Любомор - страница 33



– Что здесь написано?

Тьяне показалось, что мастер смотрит прямо на нее, но в следующий миг она поняла: каждый в зале подумал так же. Взгляд Крабуха горячим воском растекался по рядам, охватывая всех, и Тьяна почти чувствовала его липкий жар – это было приятно и неприятно одновременно. Послушав тишину, мастер добавил:

– Смелее. Любые мысли лучше, чем их отсутствие.

Тьяна не знала, что написано на доске, и, судя по робкому молчанию сокружников, была не одинока в своём «незамутненном ничто». Усвоив урок с похищенным ответом, она рискнула:

– Думаю, это идиома. Какая-то из пятисот.

Кора тихо хихикнула, а Крабух приподнял уголки рта.

– Будьте ещё смелее, госпожа Островски. Посмотрите на эти символы. Что вы видите? Полагаю, не снежные узоры на стекле и не бабушкину салфетку?

– Вижу слово «крылья». – Тьяна вычленила из вязи один из символов, но приказала себе не радоваться раньше времени. Сосредоточившись на произношении, она озвучила: – Люнгоне.

– Здесь нет люнгоне, – возразил пищащий голосок.

– Нет, – согласилась Тьяна.

Ей хотелось обернуться: выяснить, кому принадлежит писк, а заодно проверить, пришла ли на занятие Лика, но Тьяна сдержалась. И то, и другое можно узнать позже.

– Мистерианцы часто сокращали слова, когда использовали их в идиомах, – продолжила она. – Здесь есть лю.

– Как вы поняли, что это крылья? – уточнил Крабух.

– Предположила, – призналась Тьяна. – В мистерианском не так много слов на «лю», и они в основном относятся к быту: мука, горение… – Память подставила языку подножку, и Тьяна пресеклась.

– Я бы перефразировал: в мистерианском не так много слов на «лю», которые вы знаете, – мастер улыбнулся, и снова не тепло, а остренько. – Вы все.

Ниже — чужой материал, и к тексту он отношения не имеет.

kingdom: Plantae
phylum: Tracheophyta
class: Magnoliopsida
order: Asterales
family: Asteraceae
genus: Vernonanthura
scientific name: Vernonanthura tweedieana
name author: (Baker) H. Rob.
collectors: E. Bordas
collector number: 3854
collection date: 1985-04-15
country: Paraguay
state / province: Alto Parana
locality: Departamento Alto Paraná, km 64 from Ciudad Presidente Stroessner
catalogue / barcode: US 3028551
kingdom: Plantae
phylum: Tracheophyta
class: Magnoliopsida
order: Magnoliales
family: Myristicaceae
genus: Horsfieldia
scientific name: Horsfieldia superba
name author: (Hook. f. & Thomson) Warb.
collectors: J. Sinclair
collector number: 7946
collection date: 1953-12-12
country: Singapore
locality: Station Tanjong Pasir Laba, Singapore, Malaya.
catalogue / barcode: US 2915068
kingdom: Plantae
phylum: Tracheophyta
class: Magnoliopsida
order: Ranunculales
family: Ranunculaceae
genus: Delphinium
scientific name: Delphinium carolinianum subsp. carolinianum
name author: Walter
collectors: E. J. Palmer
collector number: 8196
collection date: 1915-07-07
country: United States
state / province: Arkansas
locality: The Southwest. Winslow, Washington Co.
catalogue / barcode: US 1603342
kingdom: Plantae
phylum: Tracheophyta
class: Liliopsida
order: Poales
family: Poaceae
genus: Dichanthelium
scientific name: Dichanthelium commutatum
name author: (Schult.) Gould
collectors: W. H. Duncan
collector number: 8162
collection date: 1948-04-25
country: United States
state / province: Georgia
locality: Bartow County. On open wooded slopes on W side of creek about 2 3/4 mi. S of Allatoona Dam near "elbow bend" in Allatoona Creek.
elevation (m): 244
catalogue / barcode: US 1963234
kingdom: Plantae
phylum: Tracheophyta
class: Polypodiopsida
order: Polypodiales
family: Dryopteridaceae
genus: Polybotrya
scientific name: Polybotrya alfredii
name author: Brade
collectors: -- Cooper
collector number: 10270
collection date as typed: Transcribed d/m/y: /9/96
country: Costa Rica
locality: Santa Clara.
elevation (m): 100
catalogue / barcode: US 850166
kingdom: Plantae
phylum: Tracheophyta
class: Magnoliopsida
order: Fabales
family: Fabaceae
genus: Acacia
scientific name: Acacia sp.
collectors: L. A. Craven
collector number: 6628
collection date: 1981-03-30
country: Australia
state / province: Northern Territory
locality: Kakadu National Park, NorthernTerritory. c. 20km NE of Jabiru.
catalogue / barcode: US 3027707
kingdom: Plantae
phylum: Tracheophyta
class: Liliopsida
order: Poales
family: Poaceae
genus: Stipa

Не только госпожа Островски, – уточнил он. – Например, чудное время до первого снега называется лювень. Один старый мистерианец уверял меня, что это тоже идиома, только срощенная. Он расшифровывал ее как «время, когда хочется вздернуться». – Повернувшись к доске, мастер обвел «лю» ровным кружком. – Вы совершенно правы, госпожа Островски. Это крылья.

– Я вижу яку – от якухан, – подхватила Кора. – Растущий.

– Растущие, – поправил Крабух. – Итак, что получается? Крылья, растущие…

Он сделал паузу, позволяя студентам самим подыскать ответ, но никто не откликнулся. Тьяна едва сдержалась, чтобы не опустить взгляд. Она была уверена: большинство однокружников сейчас прячут глаза от мастера. Кора, например, с нелепой внимательностью разглядывала тонкие колечки на собственных пальцах.

– Господа, вы что же, никогда не слышали о «Теневике»? – Крабух обвел нижнюю часть узора. – К слову, я считаю малополезными адаптированные переводы названий ядов. Ну что это такое – «Теневик»? Намного лучше «Ксемокве хен» – «Тень приходящая». Или «Любомор»? Куда это годится? Звучит как имя, а должно – как когтем по сердцу. «Ахокташ».

Тьяна вздрогнула, обхватила себя руками и тотчас мысленно выругалась. Глупое тело! Ну ничего, ничего. Если кто-то заметил, можно списать на впечатлительность первокружницы.

– Теперь вы видите ксе? – он указал на обведенную часть. – Госпожа Рогоз, озвучьте, что у нас получилось.

– Крылья, растущие в тени? – неуверенно пропищало сзади.

– Совершенно верно. А теперь главный вопрос: что это значит? Говорите всё, что приходит на ум.

– Опасность? – предположил какой-то парень.

Крабух отрицательно качнул головой.

– Наоборот: подготовка к нападению, – возразил другой.